The outer or front light, the one that marks the pier today, is a cylindrical steel tower, that measures forty-two feet seven inches from base to ventilator ball. The tower has a diameter of twelve-and-a-half feet at its base and tapers slightly as it rises. Five porthole windows circle the upper portion of the tower, which was originally painted light grey. The lantern room was originally circular with helical bars and housed a fourth-order Fresnel lens, manufactured by L. Sautter, that had three light panels and one reflector panel. The tower could be accessed from the dwelling through a tunnel in the concrete superstructure of the pier.
The rear pierhead range light stood 500 feet west of the front light and consisted of a steel, skeleton tower, twelve feet square at its base, that exhibited a light at a height of fifty-six feet above the pier. A lens lantern was hoisted to the top of the tower from a small, wooden house located eighteen feet from the base of the tower. Both range lights were fixed red. The color of the towers used to display the pierhead range lights was changed to red in 1917. A flashing red acetylene light was established near the outer limit of the south pier in July 1912. This light was displayed at a height of forty-one feet from a concrete, pyramidal tower.
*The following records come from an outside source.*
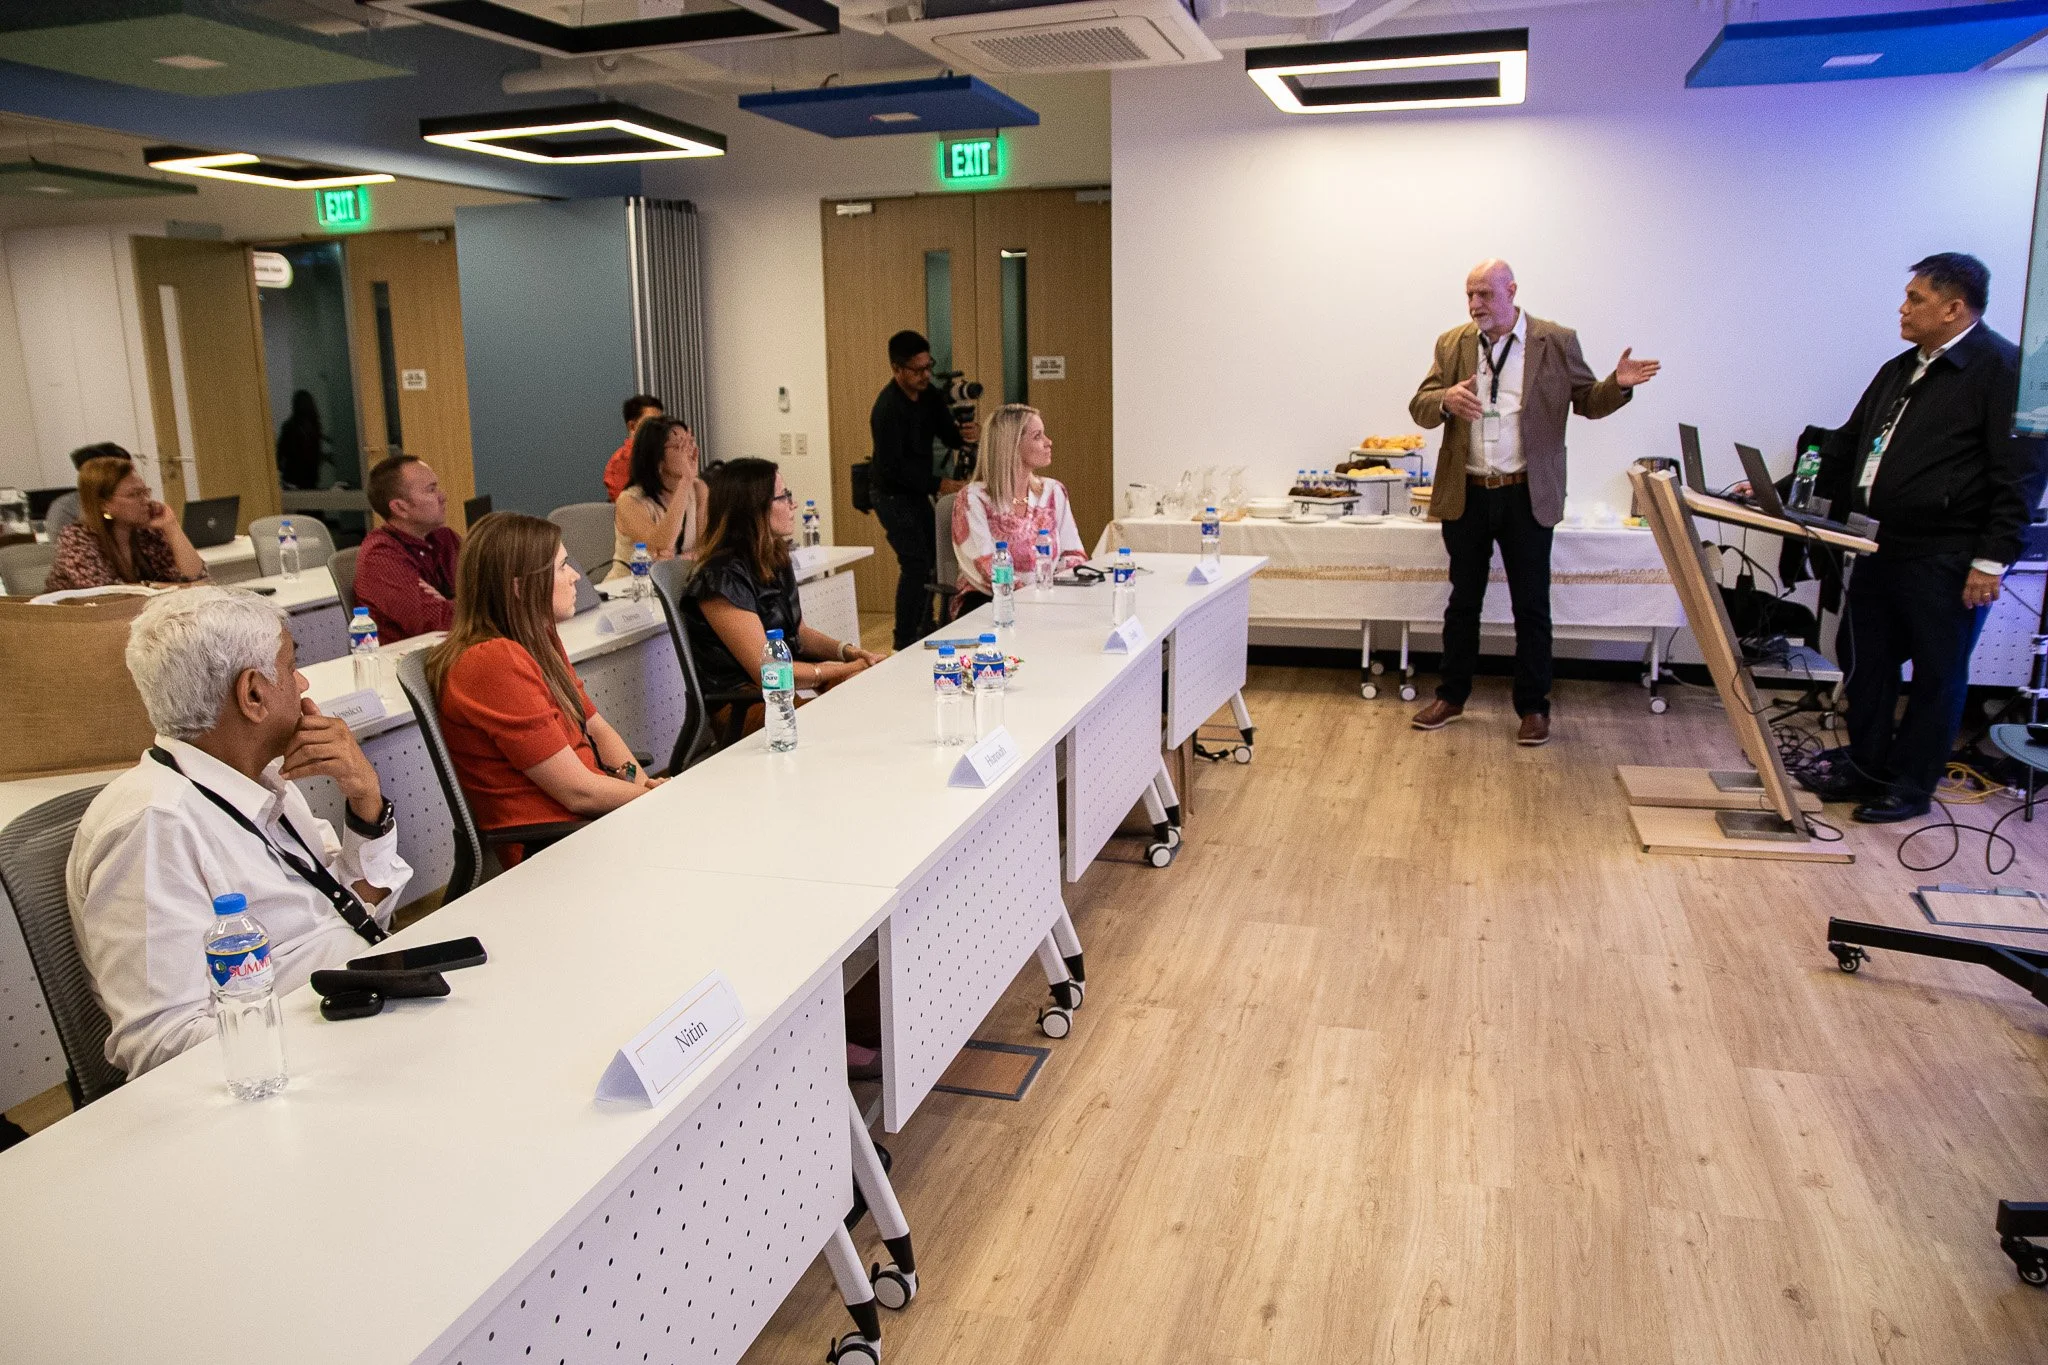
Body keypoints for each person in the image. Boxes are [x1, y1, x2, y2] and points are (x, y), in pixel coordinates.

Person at [67, 587, 410, 1078]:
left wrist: (366, 800)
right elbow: (161, 1045)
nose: (304, 682)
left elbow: (358, 905)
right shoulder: (154, 826)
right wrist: (329, 1035)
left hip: (358, 1013)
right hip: (308, 1063)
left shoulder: (265, 778)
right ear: (252, 694)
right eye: (291, 667)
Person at [1804, 254, 2048, 822]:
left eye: (1915, 298)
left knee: (1938, 674)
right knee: (1865, 661)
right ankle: (1866, 766)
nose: (1903, 307)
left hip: (1949, 553)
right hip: (1877, 545)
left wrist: (1992, 560)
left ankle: (1909, 787)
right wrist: (1775, 486)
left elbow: (2023, 474)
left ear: (1953, 307)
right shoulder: (1902, 367)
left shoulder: (2005, 371)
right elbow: (1846, 446)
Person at [1407, 259, 1661, 746]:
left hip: (1528, 494)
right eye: (1469, 295)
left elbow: (1587, 401)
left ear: (1511, 291)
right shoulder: (1452, 343)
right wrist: (1444, 401)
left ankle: (1533, 707)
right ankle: (1452, 696)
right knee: (1463, 603)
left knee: (1532, 606)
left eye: (1484, 294)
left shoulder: (1556, 340)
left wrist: (1620, 384)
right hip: (1468, 493)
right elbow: (1420, 404)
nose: (1475, 304)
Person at [428, 514, 661, 866]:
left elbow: (595, 726)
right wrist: (653, 800)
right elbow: (577, 792)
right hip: (552, 847)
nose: (576, 577)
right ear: (520, 587)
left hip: (588, 824)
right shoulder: (491, 662)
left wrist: (643, 786)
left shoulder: (536, 637)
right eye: (562, 567)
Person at [684, 457, 883, 704]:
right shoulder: (719, 579)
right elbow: (768, 673)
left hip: (785, 689)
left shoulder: (775, 557)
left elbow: (800, 634)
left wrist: (850, 652)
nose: (794, 504)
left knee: (870, 689)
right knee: (848, 705)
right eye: (783, 496)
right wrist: (844, 668)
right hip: (747, 700)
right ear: (755, 507)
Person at [869, 330, 979, 649]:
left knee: (933, 559)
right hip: (890, 493)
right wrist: (940, 484)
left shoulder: (929, 395)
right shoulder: (887, 409)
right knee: (915, 562)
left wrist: (965, 435)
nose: (925, 375)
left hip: (917, 492)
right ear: (896, 369)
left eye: (928, 366)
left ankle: (926, 626)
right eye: (917, 370)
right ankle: (904, 639)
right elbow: (893, 468)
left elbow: (948, 433)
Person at [950, 403, 1087, 614]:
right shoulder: (973, 498)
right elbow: (985, 565)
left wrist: (1058, 596)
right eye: (1037, 436)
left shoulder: (1053, 491)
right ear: (1011, 445)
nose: (1049, 442)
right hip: (990, 602)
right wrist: (1032, 599)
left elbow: (1073, 554)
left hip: (1045, 600)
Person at [45, 454, 208, 592]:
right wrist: (176, 588)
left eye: (145, 492)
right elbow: (111, 596)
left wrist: (171, 526)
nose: (145, 500)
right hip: (73, 625)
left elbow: (198, 578)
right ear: (104, 504)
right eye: (134, 494)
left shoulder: (146, 531)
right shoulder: (76, 539)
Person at [353, 454, 460, 642]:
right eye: (431, 490)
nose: (443, 497)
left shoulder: (444, 538)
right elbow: (437, 621)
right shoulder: (380, 557)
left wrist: (449, 603)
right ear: (400, 508)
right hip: (410, 663)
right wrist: (468, 604)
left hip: (451, 648)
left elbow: (494, 591)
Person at [605, 416, 707, 581]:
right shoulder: (629, 500)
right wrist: (685, 481)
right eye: (679, 446)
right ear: (657, 457)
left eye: (690, 443)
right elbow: (660, 544)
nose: (689, 451)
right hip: (629, 589)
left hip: (678, 583)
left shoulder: (699, 489)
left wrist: (682, 560)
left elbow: (707, 547)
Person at [43, 441, 129, 541]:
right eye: (124, 471)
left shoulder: (131, 500)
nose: (132, 475)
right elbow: (70, 548)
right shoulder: (65, 508)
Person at [603, 394, 665, 502]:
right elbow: (626, 505)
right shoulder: (622, 461)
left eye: (661, 423)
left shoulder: (661, 453)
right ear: (632, 427)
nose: (659, 429)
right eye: (651, 423)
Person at [276, 389, 326, 490]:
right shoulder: (315, 428)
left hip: (293, 480)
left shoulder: (289, 427)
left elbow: (280, 455)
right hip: (309, 480)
When the current Milwaukee Breakwater Lighthouse was nearing completion in 1927, the lantern room and lens from the front pier range light were transferred to the breakwater lighthouse and replaced with an old lantern from stock and a fifth-order Fresnel lens. The North Pier Rear Light was discontinued at that time and removed along with the pier’s fog signal building.
In 1928, the keeper of North Point Lighthouse and the three keepers at Milwaukee Pierhead Lighthouse were united to become the four keepers of Milwaukee Harbor Station who were responsible for North Point Lighthouse, Milwaukee Pierhead Lighthouse, Milwaukee Breakwater Lighthouse, and other minor lights on the breakwater. As part of this change, the old frame single dwelling at North Point was modified to provide accommodations for two of the four keepers, and the other two keepers lived near the pierhead light.
The fifth-order Fresnel lens used in Milwaukee Pierhead Lighthouse since 1927 was removed in 2005.
In May 2014, Milwaukee Pierhead Lighthouse, deemed excess by the Coast Guard, was made available under the guidelines of the National Historic Lighthouse Preservation Act “to eligible entities defined as Federal Agencies, state and local agencies, non-profit corporations, educational agencies, or community development organizations, for education, park, recreation, cultural, or historic preservation purposes.” The lighthouse was supposed to go to auction after no suitable organization was found to assume ownership, but when the Corps of Engineers decided it did not want to issue leases of its piers to private parties, the GSA released another Notice of Availability for Wisconsin Point Lighthouse in June 2016.